Netanyahu, Gantz Mutually Disinvite Each Other From Next Government

Prime Minister Binyamin Netanyahu (L.) conferring with then-IDF Chief of Staff Benny Gantz (C.) and then-Defense Minister Moshe Yaalon (R.) at the Command and Control Center of the 162nd Armored Division in southern Israel in 2014. (Kobi Gideon/GPO/Flash90)

In politics, practically anything can happen – but apparently there are limits. According to polls, both the Likud and Blue and White will between them have more than half the seats in the new Knesset, with all other parties registering no better than single-digit outcomes for their Knesset representation. Despite that, a coalition between the two does not seem to be in the cards – at least as of this weekend; neither Benny Gantz nor Binyamin Netanyahu want the other in their coalition, if they are chosen to form one.

The brouhaha began at a weekend event, when Intelligence Minister Yuval Steinitz dangled the possibility that both Netanyahu and Gantz would lead the next government in its two top positions. “It appears to me that the Likud will win the election, and if that happens, I believe that Benny Gantz will ask to join the government as defense minister. We will consider all possibilities” in that event, he said.

In a separate interview on Channel 13, Public Security Minister Gilad Erdan made similar comments, saying “anyone who accepts the agenda of our right-wing government cannot be ruled out as a member. Gantz has had accomplishments in the area of defense. He isn’t fit to serve as prime minister, but I would not rule him out as defense minister.” Erdan clarified that including Gantz in the government would be an option only after Netanyahu established a right-wing coalition similar to the one he had in the current government.
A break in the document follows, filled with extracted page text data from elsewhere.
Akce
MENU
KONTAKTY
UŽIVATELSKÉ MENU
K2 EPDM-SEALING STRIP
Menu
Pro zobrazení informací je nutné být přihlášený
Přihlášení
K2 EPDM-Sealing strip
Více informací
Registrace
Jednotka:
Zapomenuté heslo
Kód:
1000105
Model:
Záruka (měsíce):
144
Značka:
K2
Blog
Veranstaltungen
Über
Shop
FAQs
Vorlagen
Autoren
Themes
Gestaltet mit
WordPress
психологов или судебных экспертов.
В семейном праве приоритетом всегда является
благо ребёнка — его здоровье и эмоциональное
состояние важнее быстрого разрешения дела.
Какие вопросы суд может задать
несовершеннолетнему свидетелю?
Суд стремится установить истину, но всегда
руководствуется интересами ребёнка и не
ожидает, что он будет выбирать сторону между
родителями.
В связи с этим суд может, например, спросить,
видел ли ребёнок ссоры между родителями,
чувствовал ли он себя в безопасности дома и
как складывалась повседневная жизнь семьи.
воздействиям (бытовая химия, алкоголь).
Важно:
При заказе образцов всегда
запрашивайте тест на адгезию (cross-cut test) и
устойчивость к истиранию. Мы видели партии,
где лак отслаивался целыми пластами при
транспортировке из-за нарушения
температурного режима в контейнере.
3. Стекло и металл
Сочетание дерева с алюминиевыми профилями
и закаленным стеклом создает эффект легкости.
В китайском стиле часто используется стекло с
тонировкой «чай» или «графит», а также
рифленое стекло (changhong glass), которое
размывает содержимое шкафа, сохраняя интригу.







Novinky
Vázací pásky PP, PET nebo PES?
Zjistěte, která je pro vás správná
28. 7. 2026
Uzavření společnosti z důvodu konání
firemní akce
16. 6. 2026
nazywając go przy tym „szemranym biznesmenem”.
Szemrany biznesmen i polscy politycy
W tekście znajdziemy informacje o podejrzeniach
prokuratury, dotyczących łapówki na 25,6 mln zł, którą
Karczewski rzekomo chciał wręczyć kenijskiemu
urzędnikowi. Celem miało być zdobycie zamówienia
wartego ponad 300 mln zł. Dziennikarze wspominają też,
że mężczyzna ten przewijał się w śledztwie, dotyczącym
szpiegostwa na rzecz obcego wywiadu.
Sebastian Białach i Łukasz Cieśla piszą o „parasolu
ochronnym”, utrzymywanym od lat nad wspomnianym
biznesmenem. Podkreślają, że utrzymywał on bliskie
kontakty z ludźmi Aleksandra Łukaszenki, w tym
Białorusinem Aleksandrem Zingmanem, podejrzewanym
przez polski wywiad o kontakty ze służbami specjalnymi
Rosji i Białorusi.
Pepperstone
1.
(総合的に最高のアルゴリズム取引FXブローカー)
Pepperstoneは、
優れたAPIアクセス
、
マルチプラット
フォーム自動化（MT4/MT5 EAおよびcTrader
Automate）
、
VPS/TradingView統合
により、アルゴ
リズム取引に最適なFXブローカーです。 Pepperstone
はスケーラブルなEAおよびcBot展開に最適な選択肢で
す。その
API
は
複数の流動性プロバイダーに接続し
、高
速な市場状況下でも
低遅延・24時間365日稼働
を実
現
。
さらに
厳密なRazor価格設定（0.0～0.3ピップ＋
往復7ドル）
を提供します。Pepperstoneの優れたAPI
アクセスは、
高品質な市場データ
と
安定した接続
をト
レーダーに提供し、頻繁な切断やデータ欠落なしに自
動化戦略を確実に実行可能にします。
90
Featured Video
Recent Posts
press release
If Gantz is prepared to accept the policies of that government, he could be considered for defense minister, Erdan added.

Considering that the Likud has been portraying Gantz as weak on defense in its election campaign, the comments raised eyebrows – including those of Netanyahu himself, who rushed to issue a statement disassociating himself from the idea. “Benny Gantz supported the dangerous deal with Iran, he supports removing 90,000 residents of Yehudah and Shomron from their homes, he was opposed to the security wall between Israel and Sinai, he has trumpeted false accusations against me, and he is collapsing from the pressure of the campaign. He will not be a minister in my government. Those who want a leftist government will vote for Gantz and Yair Lapid. Those who want a right-wing government will vote for the Likud, led by Netanyahu.”

The feeling was mutual, Gantz said in his own statement. In the past, Netanyahu had served as finance minister, so media speculation had it that Gantz might consider offering that post to Netanyahu – but the Blue and White leader dismissed that idea. “Netanyahu will not be a minister in my government,” he said. “He will lose the election and then he will be busy defending himself from three indictments and the new investigation into his role in the Submarine Affair. Netanyahu has finally come to realize that he is going to lose. Israelis are tired of the internal disputes and hatred that he has been sowing. The Likud will be a partner in the government, but Netanyahu and his hatred will be driven from politics.”

In a statement clarifying his comments, Erdan later said in a social media post that “I said clearly that if we are asked to form a government, it will be with the right-wing bloc. Only afterwards will all those who accept our policies be able to join. Clearly Gantz is not our preferred candidate for defense minister.”